Goal of the exercise | Print the lines that run from the line with "- Link to user" to the line with "- Clarity and structure", keeping both end lines, exactly as they appear in the entries below, and nothing else.

Study material |
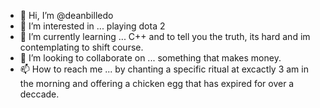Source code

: - 👋 Hi, I’m @deanbilledo
- 👀 I’m interested in ... playing dota 2
- 🌱 I’m currently learning ... C++ and to tell you the truth, its hard and im contemplating to shift course.
- 💞️ I’m looking to collaborate on ... something that makes money.
- 📫 How to reach me ... by chanting a specific ritual at excactly 3 am in the morning and offering a chicken egg that has expired for over a deccade.

<!---
deanbilledo/deanbilledo is a ✨ special ✨ repository because its `README.md` (this file) appears on your GitHub profile.
You can click the Preview link to take a look at your changes.
---> 
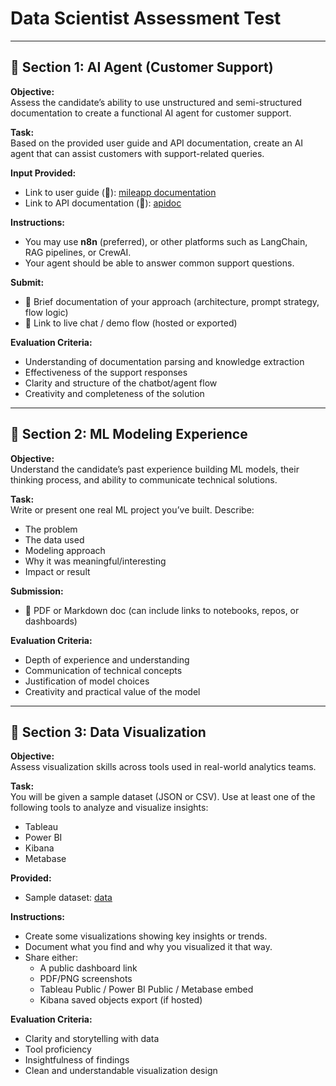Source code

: # Data Scientist Assessment Test

---

## 🔹 Section 1: AI Agent (Customer Support)

**Objective:**  
Assess the candidate’s ability to use unstructured and semi-structured documentation to create a functional AI agent for customer support.

**Task:**  
Based on the provided user guide and API documentation, create an AI agent that can assist customers with support-related queries.

**Input Provided:**  
- Link to user guide (📄): [mileapp documentation](https://doc.clickup.com/3837933/p/h/3n3zd-81962/aa00834626ae24f)
- Link to API documentation (🔗): [apidoc](https://apidoc.mile.app/) 

**Instructions:**  
- You may use **n8n** (preferred), or other platforms such as LangChain, RAG pipelines, or CrewAI.  
- Your agent should be able to answer common support questions.

**Submit:**  
- 📄 Brief documentation of your approach (architecture, prompt strategy, flow logic)  
- 🔗 Link to live chat / demo flow (hosted or exported)

**Evaluation Criteria:**  
- Understanding of documentation parsing and knowledge extraction  
- Effectiveness of the support responses  
- Clarity and structure of the chatbot/agent flow  
- Creativity and completeness of the solution  

---

## 🔹 Section 2: ML Modeling Experience

**Objective:**  
Understand the candidate’s past experience building ML models, their thinking process, and ability to communicate technical solutions.

**Task:**  
Write or present one real ML project you’ve built. Describe:  
- The problem  
- The data used  
- Modeling approach  
- Why it was meaningful/interesting  
- Impact or result  

**Submission:**  
- 📝 PDF or Markdown doc (can include links to notebooks, repos, or dashboards)   

**Evaluation Criteria:**  
- Depth of experience and understanding  
- Communication of technical concepts  
- Justification of model choices  
- Creativity and practical value of the model  

---

## 🔹 Section 3: Data Visualization

**Objective:**  
Assess visualization skills across tools used in real-world analytics teams.

**Task:**  
You will be given a sample dataset (JSON or CSV). Use at least one of the following tools to analyze and visualize insights:  
- Tableau  
- Power BI  
- Kibana  
- Metabase  

**Provided:**  
- Sample dataset: [data](data.csv)

**Instructions:**  
- Create some visualizations showing key insights or trends.  
- Document what you find and why you visualized it that way.  
- Share either:  
  - A public dashboard link  
  - PDF/PNG screenshots  
  - Tableau Public / Power BI Public / Metabase embed  
  - Kibana saved objects export (if hosted)  

**Evaluation Criteria:**  
- Clarity and storytelling with data  
- Tool proficiency  
- Insightfulness of findings  
- Clean and understandable visualization design  
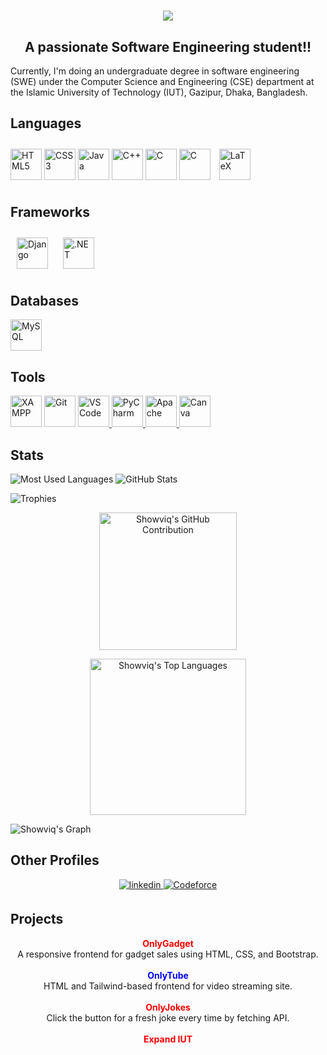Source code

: 

<h1 align="center">
    <img src="https://readme-typing-svg.herokuapp.com/?font=Righteous&size=35&center=true&vCenter=true&width=500&height=70&duration=4000&lines=Hi+There!+👋;+I'm+Sami-Ul+Haque+Showviq!;" />
</h1>

<!-- 
<h1 align="center">Hi, This is Sami-Ul Haque Showviq!</h1>

--->
<h2 align="center">A passionate Software Engineering student!!</h2>
Currently, I'm doing an undergraduate degree in software engineering (SWE) under the Computer Science and Engineering (CSE) department at the Islamic University of Technology (IUT), Gazipur, Dhaka, Bangladesh.



## Languages
<a href="https://en.wikipedia.org/wiki/HTML5" target="_blank"><img src="https://profilinator.rishav.dev/skills-assets/html5-original-wordmark.svg" alt="HTML5" height="50" /></a>
<a href="https://www.w3schools.com/css/" target="_blank"><img src="https://profilinator.rishav.dev/skills-assets/css3-original-wordmark.svg" alt="CSS3" height="50" /></a>
<a href="https://www.java.com/" target="_blank"><img src="https://profilinator.rishav.dev/skills-assets/java-original-wordmark.svg" alt="Java" height="50" /></a>
<a href="https://www.cplusplus.com/" target="_blank"><img src="https://profilinator.rishav.dev/skills-assets/cplusplus-original.svg" alt="C++" height="50" /></a>
<a href="https://www.cprogramming.com/" target="_blank"><img src="https://profilinator.rishav.dev/skills-assets/c-original.svg" alt="C" height="50" /></a>
<a href="https://learn.microsoft.com/en-us/dotnet/csharp/" target="_blank"><img src="https://w7.pngwing.com/pngs/340/226/png-transparent-purple-and-white-logo-c-computer-programming-software-development-programmer-marklogic-coder-miscellaneous-purple-class.png" alt="C" height="50" /></a>
<a href="https://www.latex-project.org/" target="_blank"><img style="margin: 10px" src="https://profilinator.rishav.dev/skills-assets/latex.png" alt="LaTeX" height="50" /></a>


## Frameworks
<a href="https://dotnet.microsoft.com/download/dotnet-framework" target="_blank"><img style="margin: 10px" src="https://profilinator.rishav.dev/skills-assets/dot-net-original-wordmark.svg" alt="Django" height="50"/></a>
<a href="https://www.djangoproject.com" target="_blank"><img style="margin: 10px" src="https://static.djangoproject.com/img/logos/django-logo-positive.svg" alt=".NET" height="50"/></a>

## Databases
<a href="https://www.mysql.com/" target="_blank"><img src="https://profilinator.rishav.dev/skills-assets/mysql-original-wordmark.svg" alt="MySQL" height="50" /></a>
## Tools
<a href="https://www.apachefriends.org/" target="_blank"><img src="https://profilinator.rishav.dev/skills-assets/xampp.png" alt="XAMPP" height="50" /></a>
<a href="https://github.com/" target="_blank"><img src="https://profilinator.rishav.dev/skills-assets/git-scm-icon.svg" alt="Git" height="50"></a>
<a href="https://code.visualstudio.com/" target="_blank">
  <img height=50 src="https://cdn.jsdelivr.net/gh/devicons/devicon/icons/vscode/vscode-original.svg" alt="VS Code" />
</a>
<a href="https://www.jetbrains.com/pycharm/" target="_blank">
  <img height=50 src="https://cdn.jsdelivr.net/gh/devicons/devicon/icons/pycharm/pycharm-original.svg" alt="PyCharm" />
</a>
<a href="https://www.apache.org/" target="_blank">
  <img height=50 src="https://cdn.jsdelivr.net/gh/devicons/devicon/icons/apache/apache-original.svg" alt="Apache" />
</a>
<a href="https://www.canva.com/" target="_blank">
  <img height=50 src="https://cdn.jsdelivr.net/gh/devicons/devicon/icons/canva/canva-original.svg" alt="Canva" />
</a>
<!--    
<a href="https://www.jetbrains.com/idea/" target="_blank">
  <img height=50 src="https://cdn.jsdelivr.net/gh/devicons/devicon/icons/intellij/intellij-original-wordmark.svg" alt="IntelliJ IDEA" />
</a>
-->


## Stats
![Most Used Languages](https://github-readme-stats.vercel.app/api/top-langs?username=Showviq&show_icons=true&locale=en&layout=compact&theme=github_dark&count_private=true&hide_border=true)
![GitHub Stats](https://github-readme-stats.vercel.app/api?username=Showviq&show_icons=true&locale=en&theme=github_dark&count_private=true&hide_border=true)
<!-- (![Streak Stats](https://github-readme-streak-stats.herokuapp.com/?user=Showviq&locale=en&theme=github-dark-blue&hide_border=true)) -->
![Trophies](https://github-profile-trophy.vercel.app/?username=Showviq&locale=en&row=1&theme=darkhub&margin-w=15&no-frame=true)






<p align="center">
  <a href="https://github.com/Showviq">
    <img height="220px" src="https://github-profile-summary-cards.vercel.app/api/cards/profile-details?username=Showviq&theme=radical" alt="Showviq's GitHub Contribution"/>
  </a>
</p>

<p align="center">
  <a href="https://github.com/Showviq"><img alt="Showviq's Top Languages" src="https://denvercoder1-github-readme-stats.vercel.app/api/top-langs/?username=Showviq&langs_count=10&layout=compact&theme=react&border_color=0050a0&bg_color=0D1117&title_color=5DADE2&icon_color=F8D866" height="250px"/></a>
  <br/>
</p>

![Showviq's Graph](https://github-readme-activity-graph.vercel.app/graph?username=Showviq&custom_title=Showviq's%20GitHub%20Activity%20Graph&bg_color=0D1117&color=0050a0&line=0050a0&point=0050a0&area_color=FFFFFF&title_color=FFFFFF&area=true)









## Other Profiles
<div align="center">
<a href="https://linkedin.com/in/sami-ul-haque-showviq-041398227" target="_blank"> 
<img src=https://img.shields.io/badge/linkedin-%231E77B5.svg?&style=for-the-badge&logo=linkedin&logoColor=white alt=linkedin style="margin-bottom: 5px;"/>
</a>
<a href="https://codeforces.com/profile/Samiulhaque_Showviq" target="_blank"> 
<img src=https://img.shields.io/badge/Codeforces-%23A0522D.svg?&style=for-the-badge&logo=Codeforces&logoColor=white alt=Codeforce style="margin-bottom: 5px;"/>
</a>
</div>


## Projects

<div align="center">
  <a href="https://showviq.github.io/OnlyGadget" style="font-weight: bold; color: #ff0000; text-decoration: none;">
    OnlyGadget
  </a>
  <br>
  A responsive frontend for gadget sales using HTML, CSS, and Bootstrap.
  <br><br>
  <a href="https://showviq.github.io/OnlyTube" style="font-weight: bold; color: #0000ff; text-decoration: none;">
    OnlyTube
  </a>
  <br>
  HTML and Tailwind-based frontend for video streaming site.
    <br><br>
     <a href="https://showviq.github.io/OnlyJokes" style="font-weight: bold; color: #ff0000; text-decoration: none;">
    OnlyJokes
  </a>
  <br>
  Click the button for a fresh joke every time by fetching API.
    <br><br>
     <a href="https://showviq.github.io/Expand_IUT" style="font-weight: bold; color: #ff0000; text-decoration: none;">
    Expand IUT
  </a>
  <br>
<!--   Click the button for a fresh joke every time by fetching API. -->
</div>
<!-- 
## Contributions
![snake gif](https://github.com/Showviq/Showviq/blob/output/github-contribution-grid-snake.gif)
<picture>
  <source media="(prefers-color-scheme: dark)" srcset="github-snake-dark.svg" />
  <source media="(prefers-color-scheme: light)" srcset="github-snake.svg" />
  <img alt="github-snake" src="github-snake.svg" />
</picture>
-->
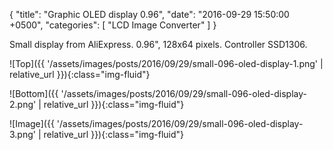 {
  "title": "Graphic OLED display 0.96",
  "date": "2016-09-29 15:50:00 +0500",
  "categories": [ "LCD Image Converter" ]
}

Small display from AliExpress.
0.96", 128x64 pixels. Controller SSD1306.
<!-- more -->

![Top]({{ '/assets/images/posts/2016/09/29/small-096-oled-display-1.png' | relative_url }}){:class="img-fluid"}

![Bottom]({{ '/assets/images/posts/2016/09/29/small-096-oled-display-2.png' | relative_url }}){:class="img-fluid"}

![Image]({{ '/assets/images/posts/2016/09/29/small-096-oled-display-3.png' | relative_url }}){:class="img-fluid"}
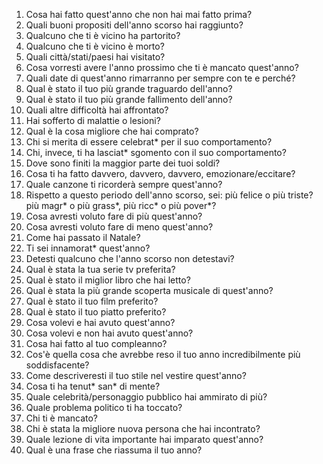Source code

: 1. Cosa hai fatto quest'anno che non hai mai fatto prima?
2. Quali buoni propositi dell'anno scorso hai raggiunto?
3. Qualcuno che ti è vicino ha partorito?
4. Qualcuno che ti è vicino è morto?
5. Quali città/stati/paesi hai visitato?
6. Cosa vorresti avere l'anno prossimo che ti è mancato quest'anno?
7. Quali date di quest'anno rimarranno per sempre con te e perché?
8. Qual è stato il tuo più grande traguardo dell'anno?
9. Qual è stato il tuo più grande fallimento dell'anno?
10. Quali altre difficoltà hai affrontato?
11. Hai sofferto di malattie o lesioni?
12. Qual è la cosa migliore che hai comprato?
13. Chi si merita di essere celebrat* per il suo comportamento?
14. Chi, invece, ti ha lasciat* sgomento con il suo comportamento?
15. Dove sono finiti la maggior parte dei tuoi soldi?
16. Cosa ti ha fatto davvero, davvero, davvero, emozionare/eccitare?
17. Quale canzone ti ricorderà sempre quest'anno?
18. Rispetto a questo periodo dell'anno scorso, sei: più felice o più triste? più magr* o più grass*, più ricc* o più pover*?
19. Cosa avresti voluto fare di più quest'anno?
20. Cosa avresti voluto fare di meno quest'anno?
21. Come hai passato il Natale?
22. Ti sei innamorat* quest'anno?
23. Detesti qualcuno che l'anno scorso non detestavi?
24. Qual è stata la tua serie tv preferita?
25. Qual è stato il miglior libro che hai letto?
26. Qual è stata la più grande scoperta musicale di quest'anno?
27. Qual è stato il tuo film preferito?
28. Qual è stato il tuo piatto preferito?
29. Cosa volevi e hai avuto quest'anno?
30. Cosa volevi e non hai avuto quest'anno?
31. Cosa hai fatto al tuo compleanno?
32. Cos'è quella cosa che avrebbe reso il tuo anno incredibilmente più soddisfacente?
33. Come descriveresti il tuo stile nel vestire quest'anno?
34. Cosa ti ha tenut* san* di mente?
35. Quale celebrità/personaggio pubblico hai ammirato di più?
36. Quale problema politico ti ha toccato?
37. Chi ti è mancato?
38. Chi è stata la migliore nuova persona che hai incontrato?
39. Quale lezione di vita importante hai imparato quest'anno?
40. Qual è una frase che riassuma il tuo anno?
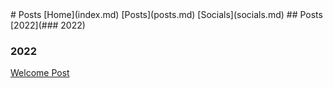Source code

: <head><title>Linux-Gamer - Posts</title></head>
# Posts
[Home](index.md) [Posts](posts.md) [Socials](socials.md)
## Posts
[2022](### 2022)

### 2022
[Welcome Post](/content/posts/welcome-post.md)
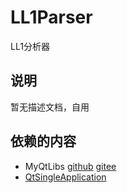 # LL1Parser
 LL1分析器

## 说明
 暂无描述文档，自用

## 依赖的内容
 - MyQtLibs [github](https://github.com/jkjkil4/MyQtLibs) [gitee](https://gitee.com/jkjkil4/MyQtLibs)
 - [QtSingleApplication](https://code.qt.io/cgit/qt-solutions/qt-solutions.git)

Answer section |
- Link to user guide (📄): [mileapp documentation](https://doc.clickup.com/3837933/p/h/3n3zd-81962/aa00834626ae24f)
- Link to API documentation (🔗): [apidoc](https://apidoc.mile.app/) 

**Instructions:**  
- You may use **n8n** (preferred), or other platforms such as LangChain, RAG pipelines, or CrewAI.  
- Your agent should be able to answer common support questions.

**Submit:**  
- 📄 Brief documentation of your approach (architecture, prompt strategy, flow logic)  
- 🔗 Link to live chat / demo flow (hosted or exported)

**Evaluation Criteria:**  
- Understanding of documentation parsing and knowledge extraction  
- Effectiveness of the support responses  
- Clarity and structure of the chatbot/agent flow  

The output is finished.